AKP-MHP iktidarının 11 yıl aradan sonra Esad rejimiyle masaya oturması, bölgede sıkışmışlığının ve buna bağlı olarak manevra yapma ihtiyacının ürünüyken, en azından seçimlere kadar, bölgede bir zafer elde etme amacıyla yeni işgal saldırılarına hazırlandığını göstermektedir. Kürt ulusunun ülke içinde ve dışında kazanımları Türk hakim sınıfları açısından bir “beka sorunu” olarak görülmeye devam etmektedir.

2023 yılını ve geleceği kazanacağız!

Geride bıraktığımız yıl Türk hakim sınıfları açısından özellikle seçimlerin tartışıldığı ve bütün hamlelerin buna gör yapıldığı bir yıl oldu. Önümüzdeki yıl da bu gündemin önemli bir yer işgal edeceği anlaşılmaktadır. Hakim sınıfların kendi içlerinde iki kliğe dayanan iktidar mücadelesi, cumhuriyetlerinin ikinci yüzyılında, faşist diktatörlük koşullarında, “tek adam rejimi”nin tahkim edilmesi ya da “güçlendirilmiş parlamentarizm” adı altında rejimin restorasyonun sağlanması amaçlanmaktadır.

İşçi sınıfı ve emekçi halkın hakim sınıfların başta seçimler olmak üzere, kendi düzenlerini şu veya bu şekilde güncelleyerek devam ettirme politikalarına karşı; birleşik devrimci mücadelenin kendi gündemi kitlelere daha fazla taşıması, fiili ve meşru mücadele çizgisiyle, sokağı ve direnişi esas almayı sürdürmesi gerekmektedir. 2023 yılı ve önümüzdeki yıllar, hakim sınıfların herhangi bir kliğinin arkasında yedeklenerek değil, işçi sınıfı ve emekçi halkın kendi gücüne ve örgütlüğüne güvenerek, kendi bağımsız çalışmasında ısrar etmesinden geçmektedir.

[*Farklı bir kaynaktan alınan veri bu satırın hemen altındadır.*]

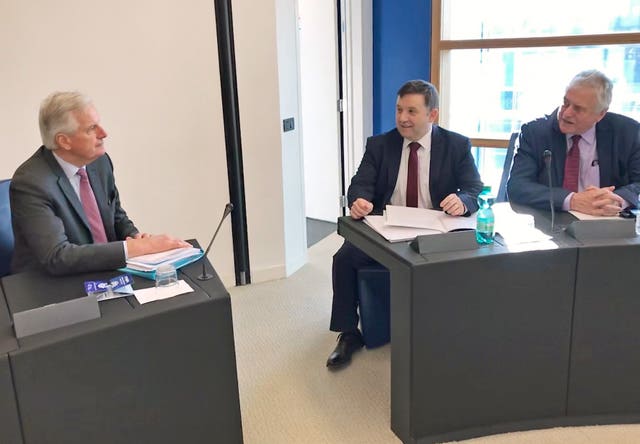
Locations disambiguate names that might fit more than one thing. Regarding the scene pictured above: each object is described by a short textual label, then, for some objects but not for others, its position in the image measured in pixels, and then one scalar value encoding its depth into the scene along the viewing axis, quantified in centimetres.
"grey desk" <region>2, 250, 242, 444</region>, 145
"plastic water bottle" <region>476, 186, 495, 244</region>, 202
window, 367
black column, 314
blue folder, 178
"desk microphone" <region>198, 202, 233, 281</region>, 176
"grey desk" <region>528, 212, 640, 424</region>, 195
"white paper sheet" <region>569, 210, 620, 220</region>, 219
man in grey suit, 183
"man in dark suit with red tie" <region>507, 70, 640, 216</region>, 234
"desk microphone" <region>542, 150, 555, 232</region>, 208
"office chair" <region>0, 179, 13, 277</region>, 212
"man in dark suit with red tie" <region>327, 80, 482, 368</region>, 251
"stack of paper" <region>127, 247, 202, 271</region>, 182
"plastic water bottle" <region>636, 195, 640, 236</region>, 203
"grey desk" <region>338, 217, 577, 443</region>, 188
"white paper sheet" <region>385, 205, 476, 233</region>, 212
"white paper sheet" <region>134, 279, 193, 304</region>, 164
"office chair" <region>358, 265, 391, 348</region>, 259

Bu süreçte elbette taktik olarak hakim sınıfların her iki kliğinin arkasında yedeklenmeyen, kendi sözünü söyleyen ve pratiğini örgütleyen ilerici demokratik hareketlerle birlikte yürüme imkan ve olanaklarını değerlendirmek; stratejik olarak ise demokratik halk devriminin ve birleşik devrimci mücadele çizgisini güçlendirmek gerekmektedir.

2023 yılı demokratik halk devrimi çizgisi ve pratiğinin, birleşik devrimci mücadelenin daha da güçlendiği bir yıl olacaktır. Geride bıraktığımız direniş ve mücadele yılı pratiği, sınıf mücadelesi deneyimleri bunu fazlasıyla göstermekte ve kanıtlamaktadır.

Sözlerimizi halk ordusu içinde savaşan enternasyonalist bir savaşçının yeni bir mücadele yılına dair şu ifadeleriyle bitirelim: “Yeni yıla kararlılıkla, devrimci dayanışmayla ve öfkeyle başlayalım ve mücadeleleri yoğunlaştırarak sürdürelim. Şehit yoldaşların ayak izlerini takip edelim, mücadele tarihinden edindiğimiz tecrübe ve bilgilerle ve olacaklara dair merakımızla yolumuza devam edelim. Geçmişteki mücadelelerin hatalarından ve sorunlarından ders çıkaralım ve yolumuza devam edelim. Faşist güçlerin saldırıları yakın gelecekte artarak devam edecek, bu nedenle her yerde kendimizi örgütlemeli ve bunlara kararlılıkla karşı koymalıyız.”